Pupil Contributions, Clifton College

Pupil Contributions, Clifton College

William Fothergill: 19/12/16

I would to start this by say that HP Lovecraft was a horrible, horrible person. His views can only be described as racist and some of his works are completely unreadable because of this fact but I am not here to write about the man but more the genre he created.

Lovecraftian literature is a subgenre of horror and science fiction and is better known as cosmic horror. It uses a very pessimistic view of the universe where humans and the world we live in are insignificant and our lives meaningless. The style favours atmosphere over gore and shocking moments but the thing about Lovecraftian literature is that it doesn't scare me. The only story that made me feel nervous and uneasy is The Thing on the Doorstep, which I urge anyone one to read, and this is the least Lovecraftian Lovecraft story.
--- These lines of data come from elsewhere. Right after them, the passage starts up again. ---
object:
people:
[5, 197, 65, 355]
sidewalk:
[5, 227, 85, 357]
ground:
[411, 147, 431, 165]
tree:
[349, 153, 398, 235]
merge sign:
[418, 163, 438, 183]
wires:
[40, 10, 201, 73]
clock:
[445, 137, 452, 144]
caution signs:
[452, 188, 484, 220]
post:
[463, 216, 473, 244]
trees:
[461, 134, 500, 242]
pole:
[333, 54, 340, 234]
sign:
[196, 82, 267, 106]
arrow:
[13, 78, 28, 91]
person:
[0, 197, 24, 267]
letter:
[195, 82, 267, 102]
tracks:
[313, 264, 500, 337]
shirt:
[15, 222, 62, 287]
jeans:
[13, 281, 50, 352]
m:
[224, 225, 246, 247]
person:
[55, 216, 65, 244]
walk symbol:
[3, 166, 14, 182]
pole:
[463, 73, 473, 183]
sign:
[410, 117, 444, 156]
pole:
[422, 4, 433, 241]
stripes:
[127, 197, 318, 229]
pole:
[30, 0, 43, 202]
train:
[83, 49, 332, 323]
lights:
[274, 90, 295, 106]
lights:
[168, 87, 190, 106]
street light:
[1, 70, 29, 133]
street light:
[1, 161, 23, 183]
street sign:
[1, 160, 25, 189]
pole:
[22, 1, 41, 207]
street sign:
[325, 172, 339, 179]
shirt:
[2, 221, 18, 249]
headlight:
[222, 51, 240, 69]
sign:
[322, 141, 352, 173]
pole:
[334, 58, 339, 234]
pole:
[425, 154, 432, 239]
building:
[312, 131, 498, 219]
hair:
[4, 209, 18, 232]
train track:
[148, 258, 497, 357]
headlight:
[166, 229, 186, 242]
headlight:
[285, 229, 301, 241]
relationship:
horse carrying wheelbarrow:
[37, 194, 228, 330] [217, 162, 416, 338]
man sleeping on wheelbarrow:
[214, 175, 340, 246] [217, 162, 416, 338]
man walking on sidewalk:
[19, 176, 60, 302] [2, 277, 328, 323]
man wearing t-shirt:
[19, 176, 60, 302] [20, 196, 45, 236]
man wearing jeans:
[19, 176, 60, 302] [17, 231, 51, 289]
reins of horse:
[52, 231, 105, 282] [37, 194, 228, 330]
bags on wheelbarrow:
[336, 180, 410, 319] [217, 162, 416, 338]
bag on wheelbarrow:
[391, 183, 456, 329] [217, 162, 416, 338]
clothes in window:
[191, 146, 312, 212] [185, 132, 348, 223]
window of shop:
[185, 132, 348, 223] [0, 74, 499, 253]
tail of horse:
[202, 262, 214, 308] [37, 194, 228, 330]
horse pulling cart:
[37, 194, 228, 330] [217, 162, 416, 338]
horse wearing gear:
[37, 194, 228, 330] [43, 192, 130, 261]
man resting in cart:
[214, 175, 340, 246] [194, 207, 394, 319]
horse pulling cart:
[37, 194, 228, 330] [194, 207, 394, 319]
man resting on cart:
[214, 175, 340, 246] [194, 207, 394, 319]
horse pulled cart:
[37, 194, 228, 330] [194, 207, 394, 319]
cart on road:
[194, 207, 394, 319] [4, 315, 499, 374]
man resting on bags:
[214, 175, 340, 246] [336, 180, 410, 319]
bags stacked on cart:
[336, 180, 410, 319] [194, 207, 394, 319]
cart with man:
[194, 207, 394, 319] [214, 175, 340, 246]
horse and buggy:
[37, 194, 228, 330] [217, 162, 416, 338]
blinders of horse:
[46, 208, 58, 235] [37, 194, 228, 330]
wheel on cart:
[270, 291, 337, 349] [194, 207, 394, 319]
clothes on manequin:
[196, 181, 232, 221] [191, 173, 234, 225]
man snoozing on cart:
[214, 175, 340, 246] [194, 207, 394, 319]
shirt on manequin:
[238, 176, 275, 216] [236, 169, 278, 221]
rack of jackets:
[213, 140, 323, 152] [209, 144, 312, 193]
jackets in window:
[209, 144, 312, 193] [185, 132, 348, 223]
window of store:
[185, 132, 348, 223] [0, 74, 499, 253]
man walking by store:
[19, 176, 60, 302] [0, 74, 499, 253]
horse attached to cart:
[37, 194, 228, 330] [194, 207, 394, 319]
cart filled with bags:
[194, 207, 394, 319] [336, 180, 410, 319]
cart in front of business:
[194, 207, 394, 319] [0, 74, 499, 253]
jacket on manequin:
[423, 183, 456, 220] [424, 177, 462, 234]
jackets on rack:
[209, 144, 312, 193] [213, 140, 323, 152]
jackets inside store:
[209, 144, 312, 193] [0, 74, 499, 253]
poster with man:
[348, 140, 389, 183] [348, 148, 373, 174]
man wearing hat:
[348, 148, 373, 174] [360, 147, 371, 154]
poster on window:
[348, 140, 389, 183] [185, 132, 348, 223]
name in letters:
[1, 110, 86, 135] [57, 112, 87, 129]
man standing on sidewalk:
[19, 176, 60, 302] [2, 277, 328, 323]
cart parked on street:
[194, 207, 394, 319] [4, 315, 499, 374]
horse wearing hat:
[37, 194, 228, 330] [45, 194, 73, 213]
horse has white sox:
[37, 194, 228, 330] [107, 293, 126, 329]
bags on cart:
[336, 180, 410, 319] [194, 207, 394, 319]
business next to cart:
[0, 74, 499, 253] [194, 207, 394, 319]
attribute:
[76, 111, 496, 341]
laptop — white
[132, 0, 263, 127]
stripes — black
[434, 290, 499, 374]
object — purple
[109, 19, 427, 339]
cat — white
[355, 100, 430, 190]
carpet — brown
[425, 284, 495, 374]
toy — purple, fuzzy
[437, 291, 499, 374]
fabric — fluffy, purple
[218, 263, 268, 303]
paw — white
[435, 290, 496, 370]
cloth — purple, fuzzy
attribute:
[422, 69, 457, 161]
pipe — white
I enjoy these stories because of the abstract monsters in them. Thing like a Shoggoth and Cthulhu are just so strange and peculiar that they become beautiful. Each one is like an impressionist painting when almost every other monster in the horror genre has been the same ghosts and vampires. Even their names are purposely impossible and otherworldly. Lovecraftian literature takes the reader into a world completely unlike anything else, maybe a world we do not want to be in but still a world which appeals to our morbid curiosity. I appreciate these monster in the same way someone might appreciate The Scream by Edvard Munch. Terrible as much as it is beautiful.
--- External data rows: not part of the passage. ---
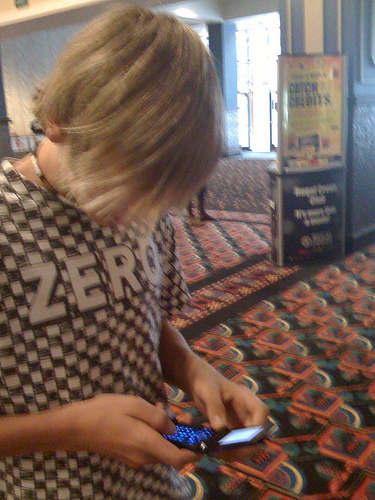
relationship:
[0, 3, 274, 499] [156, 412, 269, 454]
boy holding cell phone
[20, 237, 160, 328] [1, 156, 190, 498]
word on shirt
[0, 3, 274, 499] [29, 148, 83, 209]
boy wearing necklace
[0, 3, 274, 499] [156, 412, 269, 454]
boy using cell phone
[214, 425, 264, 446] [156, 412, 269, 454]
screen of cell phone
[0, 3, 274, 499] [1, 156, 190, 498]
boy wearing shirt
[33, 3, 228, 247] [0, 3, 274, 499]
hair of boy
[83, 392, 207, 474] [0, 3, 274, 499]
hand of boy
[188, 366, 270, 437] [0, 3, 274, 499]
hand of boy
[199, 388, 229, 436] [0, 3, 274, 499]
thumb of boy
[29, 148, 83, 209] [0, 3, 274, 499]
necklace on boy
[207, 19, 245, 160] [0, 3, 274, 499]
molding behind boy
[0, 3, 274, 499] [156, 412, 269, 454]
boy has cell phone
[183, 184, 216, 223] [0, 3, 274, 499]
legs behind boy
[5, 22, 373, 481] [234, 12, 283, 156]
building has entry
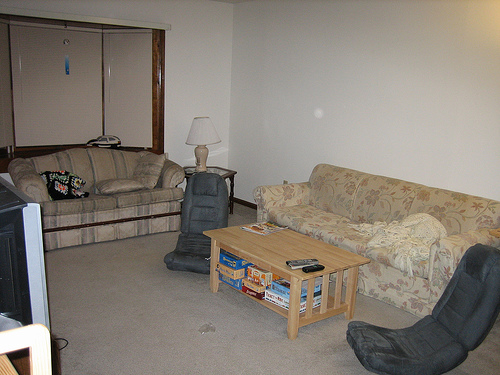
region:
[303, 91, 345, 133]
small dent in the white wall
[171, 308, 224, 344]
small water spot on floor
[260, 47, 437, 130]
white paint on the wall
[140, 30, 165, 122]
brown frame on the wall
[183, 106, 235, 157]
white lamp shade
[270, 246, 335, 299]
remotes on the brown table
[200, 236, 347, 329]
games under the brown table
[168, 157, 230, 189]
glass on brown table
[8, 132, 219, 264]
tan and blue sofa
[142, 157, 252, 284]
black seat on the floor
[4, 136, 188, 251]
a tan striped couch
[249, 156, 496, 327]
a tan flowered couch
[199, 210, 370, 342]
a blonde wood coffee table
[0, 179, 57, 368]
a flat screen television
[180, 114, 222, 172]
a beige table lamp with white shade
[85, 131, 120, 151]
a white toy car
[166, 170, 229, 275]
a grey floor gaming chair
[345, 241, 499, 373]
a grey floor gaming chair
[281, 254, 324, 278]
a set of remote controls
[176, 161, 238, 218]
a wood and glass end table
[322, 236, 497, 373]
Chair on the floor on right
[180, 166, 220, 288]
Chair on the floor on left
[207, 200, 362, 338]
wooden table in front of couch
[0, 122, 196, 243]
couch on the left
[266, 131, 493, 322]
couch on the right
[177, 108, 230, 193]
lamp on the side table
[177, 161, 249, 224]
wooden small table between couches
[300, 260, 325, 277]
tv remote on the table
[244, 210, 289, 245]
magazine on the table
One of the most important part of Lovecraftian literature is the grand reveal. All of Lovecraft's works are short stories. Short stories, on the whole, need some kind dramatic ending in order to make up for their short length. Lovecraftian literature relies very much upon the dramatic twist and the end of the stories. The whole experience acts as a build up for the grand reveal where the truth is uncovered, much like how a murder mystery builds up to the unveiling of the killer or killers. For this reason, these stories often start reading like a noir with a detective or investigator following the tracks of some missing person. But in the end, it is all about the last revelation or , as HP Lovecraft would have put it, that final horror. My favourite of these ‘final horrors’ is the one found at the end of History under the Pyramid. I will not say what it is as it is best to read these stories blind so that you can feel as though you are discovering them for yourself but I will say that it leaves the reader with the feeling that they were at first using the wrong scale and that whatever the thing may be it is much larger than first expected.
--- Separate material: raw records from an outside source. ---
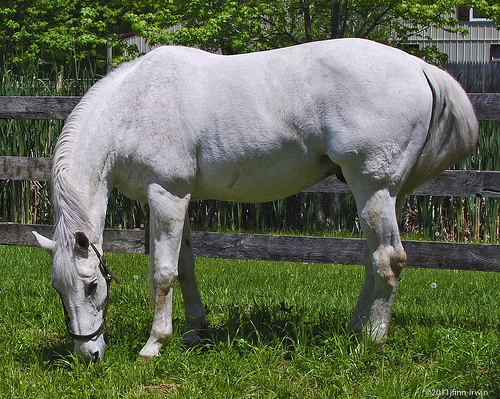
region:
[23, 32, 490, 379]
white horse eating grass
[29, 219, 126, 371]
white horse face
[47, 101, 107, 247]
white horse hair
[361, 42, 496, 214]
horse tail between legs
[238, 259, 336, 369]
bright green healthy grass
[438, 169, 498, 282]
two wooden beams on fence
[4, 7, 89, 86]
green leaf tree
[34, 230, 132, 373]
horse face brown strap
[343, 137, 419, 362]
white horse with dirt on legs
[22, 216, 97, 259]
white horse pointy ears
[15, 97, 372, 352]
the horse is white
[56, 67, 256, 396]
the horse is white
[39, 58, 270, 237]
the horse is white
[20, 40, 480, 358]
White horse eating grass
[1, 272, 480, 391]
Low cut green grass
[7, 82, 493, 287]
Faded wooden fence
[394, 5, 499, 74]
Tan colored building through the trees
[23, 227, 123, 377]
Leather halter on the horse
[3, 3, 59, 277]
Green trees and tall grasses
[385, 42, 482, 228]
Horse tail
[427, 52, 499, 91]
Row of pointy fence boards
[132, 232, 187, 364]
White horse leg with brown at the knee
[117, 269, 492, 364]
Shadow on the ground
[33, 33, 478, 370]
a white horse eating grass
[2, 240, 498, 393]
grass under a horse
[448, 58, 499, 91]
a privacy fenc around a house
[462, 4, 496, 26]
the window of a house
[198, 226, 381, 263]
a weathered board on a horse fence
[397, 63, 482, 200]
the tail of a horse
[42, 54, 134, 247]
the mane of a horse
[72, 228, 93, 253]
the ear of a horse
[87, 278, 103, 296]
the eye of a horse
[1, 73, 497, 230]
a field of corn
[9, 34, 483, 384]
Well groomed horse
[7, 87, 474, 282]
Old wood fence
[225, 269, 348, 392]
Healthy green grass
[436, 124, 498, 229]
Tall stalks of grass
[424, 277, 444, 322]
Lonely dandelion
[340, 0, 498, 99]
Barn hidden in the back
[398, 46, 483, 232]
Horse's tail tucked between his legs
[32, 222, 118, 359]
The horse is wearing a face harness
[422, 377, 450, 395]
The picture was taken in 2011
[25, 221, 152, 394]
The horse is focused on the tasty grass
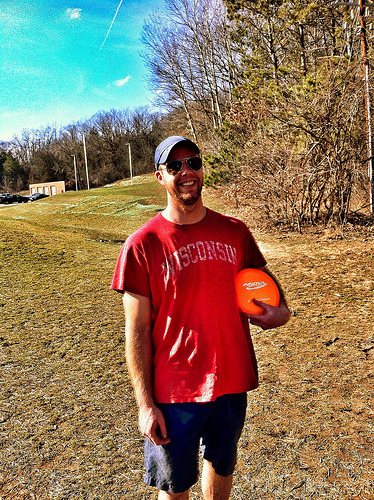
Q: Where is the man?
A: Grass field.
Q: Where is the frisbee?
A: Man's left hand.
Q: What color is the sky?
A: Blue.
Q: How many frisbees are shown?
A: 1.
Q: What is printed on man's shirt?
A: Wisconsin.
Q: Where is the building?
A: Near cars.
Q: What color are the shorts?
A: Blue.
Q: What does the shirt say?
A: Wisconsin.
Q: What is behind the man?
A: Trees.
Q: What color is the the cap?
A: Blue.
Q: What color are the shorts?
A: Blue.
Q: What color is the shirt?
A: Red.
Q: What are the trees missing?
A: Leaves.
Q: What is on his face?
A: Glasses.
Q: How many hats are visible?
A: Just one.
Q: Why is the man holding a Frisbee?
A: It is there to play a game with.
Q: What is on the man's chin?
A: A beard.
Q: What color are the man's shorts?
A: Blue.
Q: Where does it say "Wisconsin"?
A: On the red shirt.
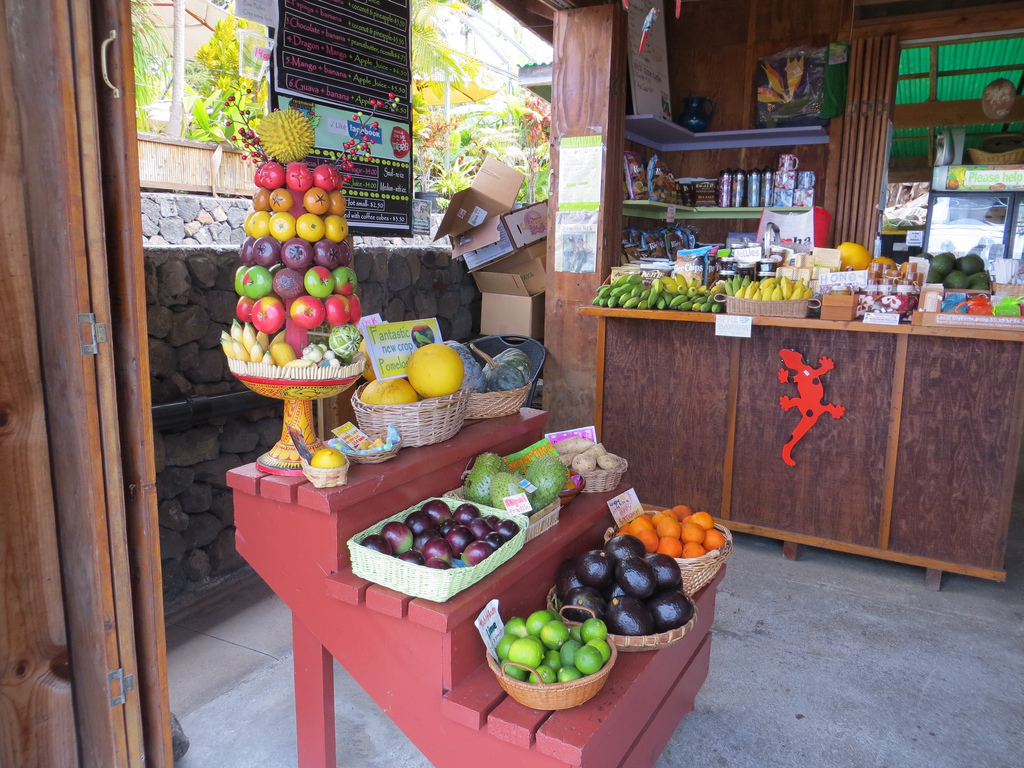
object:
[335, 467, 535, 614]
basket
Saying all this, I do not think Lovecraft is going to get much more popular. His work has already inspired writers such as Stephen King and Neil Gaiman.  At the moment, you should be able to find his works at the science fiction section of any good bookshop and some of his are fairly well known and are penguin classics; however, I believe that his work is at its best at the lesser known cult status it currently has. The stories lend themselves to being discovered. The stories are at their best on the page as they rely on the vague nature which only books can provide. There have been some attempts to adapt them to film but all have fallen somewhat flat for this reason.

Is HP Lovecraft for everyone?   Definitely not. It is a niche author in a niche genre and the subtext of a lot of the stories is not very pleasant due to Lovecraft's beliefs but if anyone feel that itch for something utterly out of this world from a writer that you may never have heard of then by all accounts give it ago. I recommend Dagon or Pickman's model as a starting point.